Regenerative sustainability: enabling people and planet to thrive.

The Lithuanian Green Build Council conference in Vilnius, attracting over 100 from the world built environment Real Estate, Design, Contruction, Product Manufacturers, Facilities Managers and Investors, asked the question ‘Sustainability what is it’?

It was a privilege to kick-off presentations, following an opening address from the Republic of Lithuania’s Ministry of Environment, sharing insights from FutuREstorative and Cost RESTORE. It was pleasing to see that key messages of my keynote resonated throughout the day’s presentations and case studies from inspiring speakers from Europe and the USA.

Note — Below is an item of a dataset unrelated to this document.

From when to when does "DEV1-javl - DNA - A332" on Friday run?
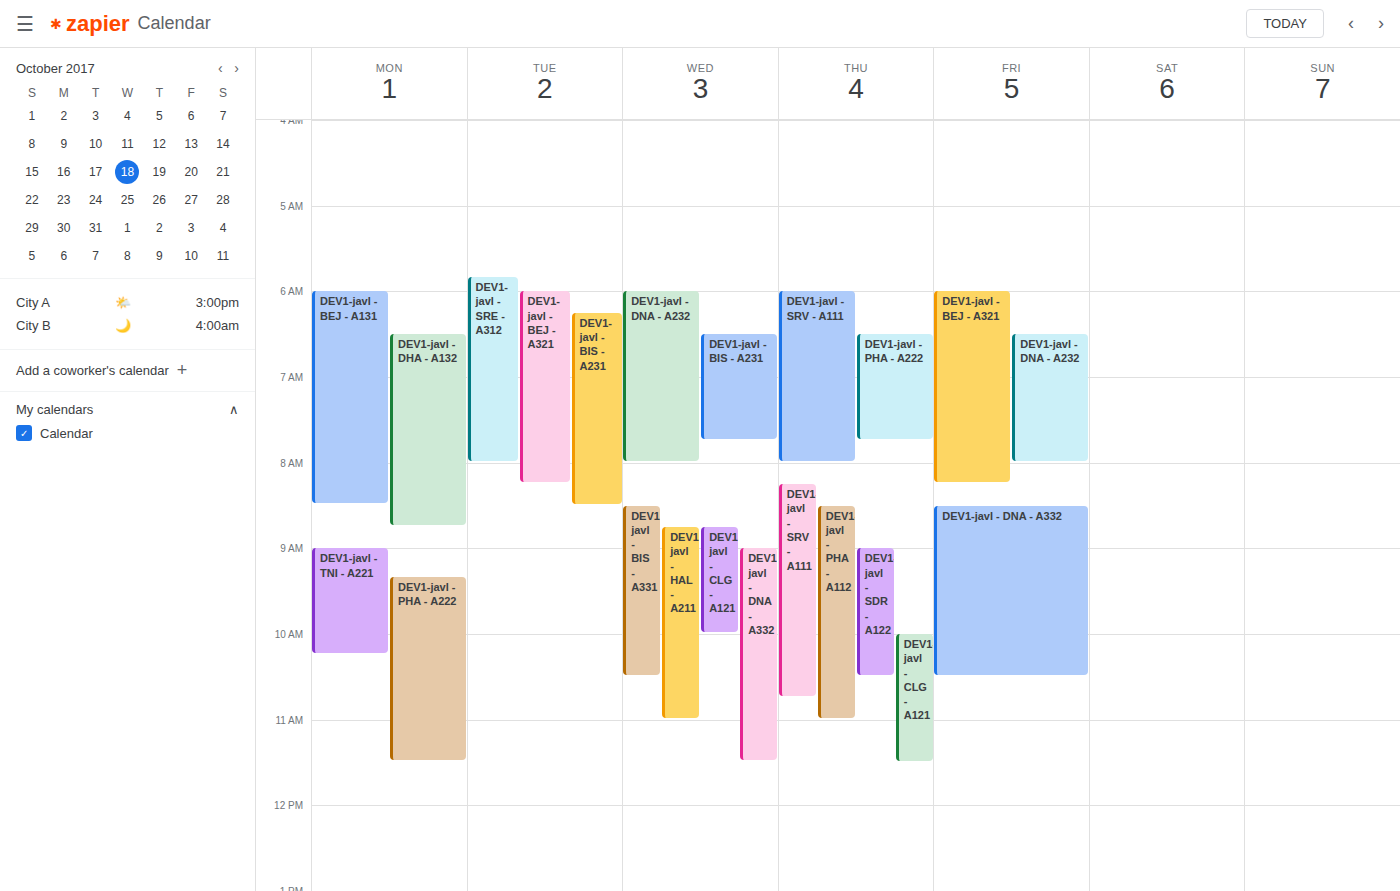
08:30 to 10:30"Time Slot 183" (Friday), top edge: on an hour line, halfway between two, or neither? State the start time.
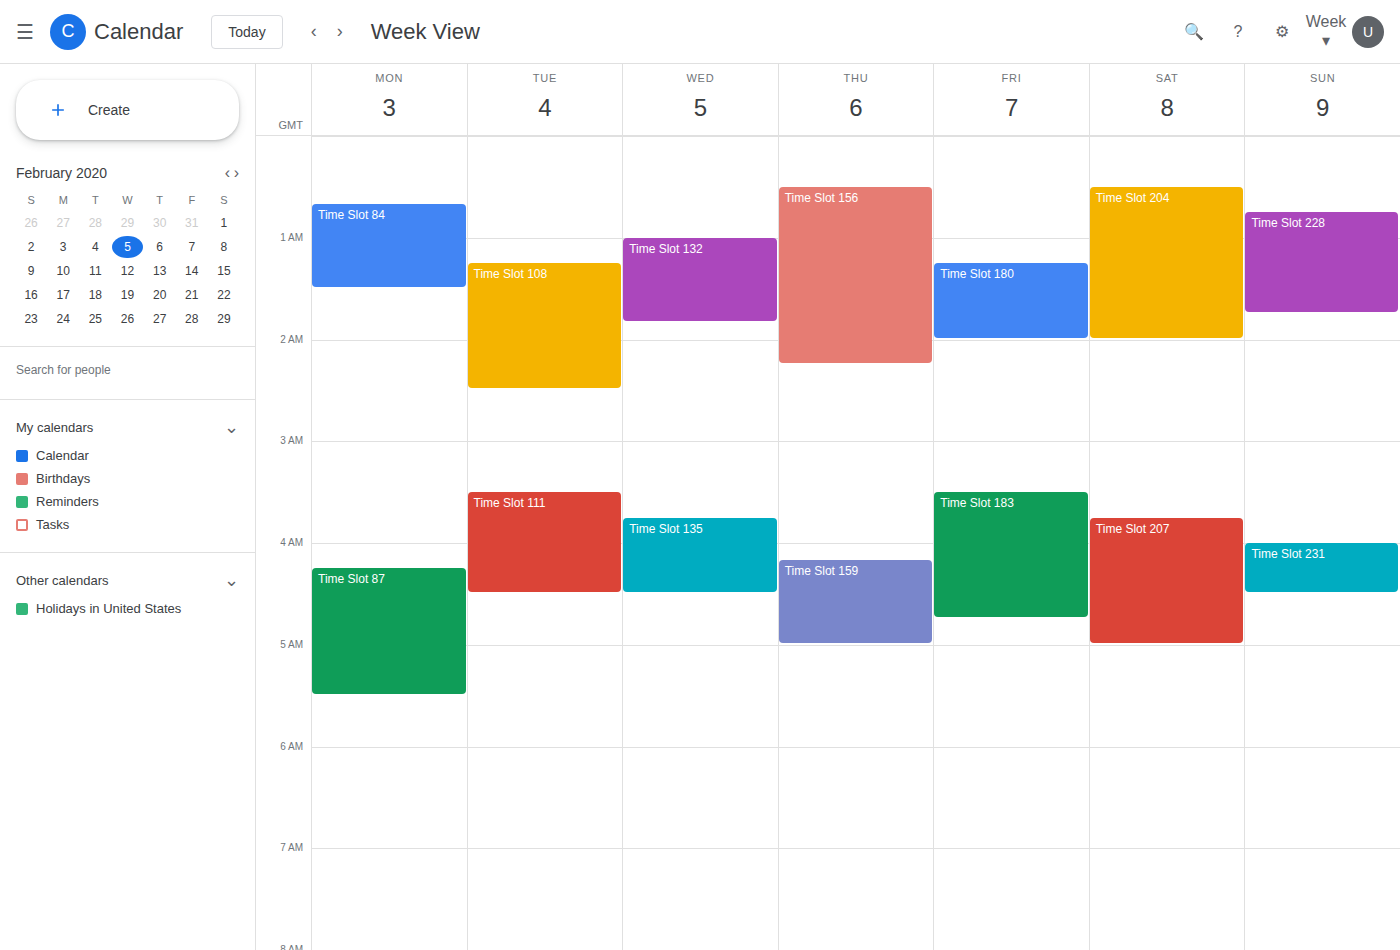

The key message was that we no longer have a luxury only to be less bad but that we need to seek different approaches to sustainability that enable us to do more good. Thats more good for people health, for planet health and importantly for financial health. Only reducing impact can be seen as the foolish act of driving ever slower towards a cliff edge we know is there.

The impact we have within the built environment sector on the health of those who work live and play in our buildings is huge, and a responsibility we need to face up to, not just to ‘sustain’ but to enable people and planet to thrive.

The LTGBC event included presentations with wonderful insights into regenerative design from Emanuele Naboni KADK / RESTORE, on circular economy from Kestutis Sadauskas, European Commission on healthy materials and LCA (from Camille FABRE, Sant-Goban, into green bonds for regenerative projects from Katya Nolvall atSwedbank) and BIPV – Building Integrated PV’s from Julija Kaladžinskaitė, alongside certification schemes that push the regenerative and health concept from David Hubka and Levan Ekhvaia (DGNB)

It was also a privilege to meet with and share insights with staff and students from VGTU (Vilnius Gedimino Technical University) School of Architecture the following day.  Once again discussions and questions related to the need for collaboration with health practitioners in project design and construction. My thanks to Dr Gintaras Stauskis for the guided tour of Vilnius with insights into the city’s history and soviet architecture, and to his team at VGTU for hosting me for the day.

There were many takeaway’s over the two days and I learnt much from presentations and discussions. Conferences such as this may well be seen as a sustainability bubble of like-minded thinkers, but it is heartening to hear of the wonderful innovations and passions that are enabling us in the built environment to become key climate change solution providers, and not just part of the climate change problem.

We are learning to design and build for people and planet health, not just for function retaliation or image. And given the 12 years timeframe the IPCC October 2018 Report has given us … we need more of this.

Congratulations to Eugenis Sapel and team at LTGBC and Vesta for moderating and delivering a great event, and for keeping us speakers focused on financial aspects of regenerative sustainability.